また、矢口市長は、酒田市が美食のまちとして位置づけられることに期待を寄せ、観光産業の活性化を目指す方針を示した。外貨を稼ぐ観光戦略には、酒田の食文化を生かした地域の魅力を発信することが含まれ、特にデジタル技術の活用が鍵を握るとした。市の取り組みとしては、地方創生を目指したイベントの開催や、観光客誘致につながるコンテンツづくりが挙げられた。

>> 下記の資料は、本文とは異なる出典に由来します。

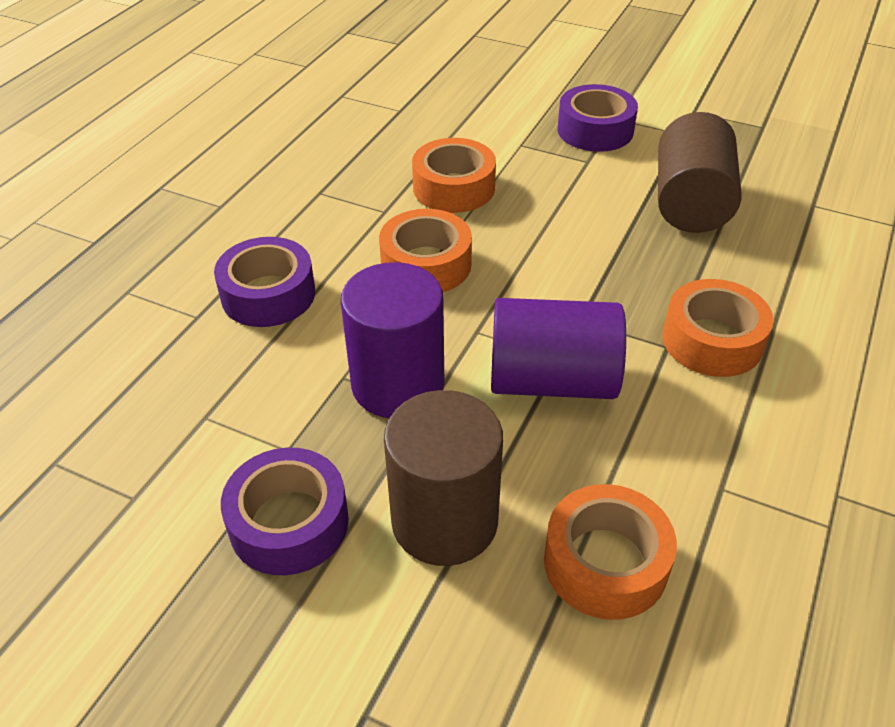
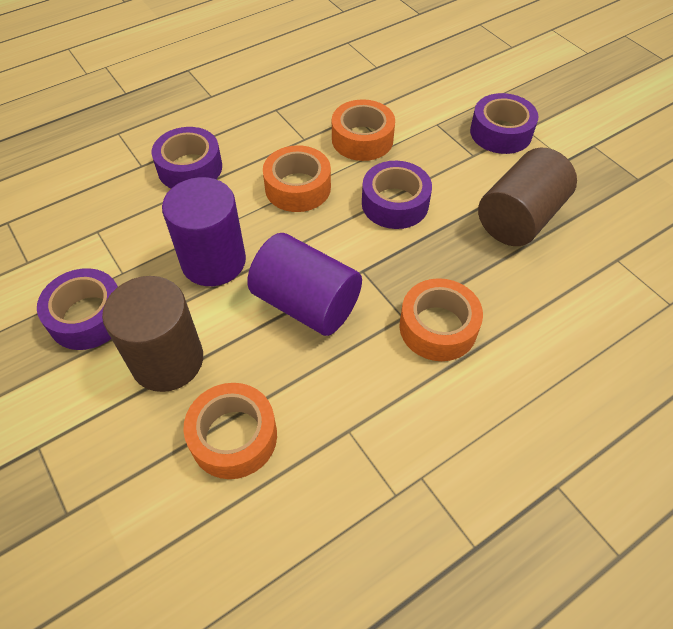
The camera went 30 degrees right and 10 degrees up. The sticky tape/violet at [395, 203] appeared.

さらに、公共交通問題に触れ、市内における買物弱者対策が急務であるとの認識を示した。デマンドタクシーやバス路線の見直しを通じて、市民の利便性を向上させる必要性が強調された。市長は、バス路線の整備と適正化を進め、市民の暮らしを支える力を向上させる方針を表明した。
市民からの反応として、継続的な施策の実施と、円滑な実行体制の構築が必要であるとの意見が挙がり、今後の具体的な施策展開への関心が高まる中で、議会でも住民の声を反映した施策推進が期待されている。
このように新市長の施策の舵取りは、市政に対する市民の期待感を背景に、酒田の未来をどのように描いていくかが試される時期に入っている。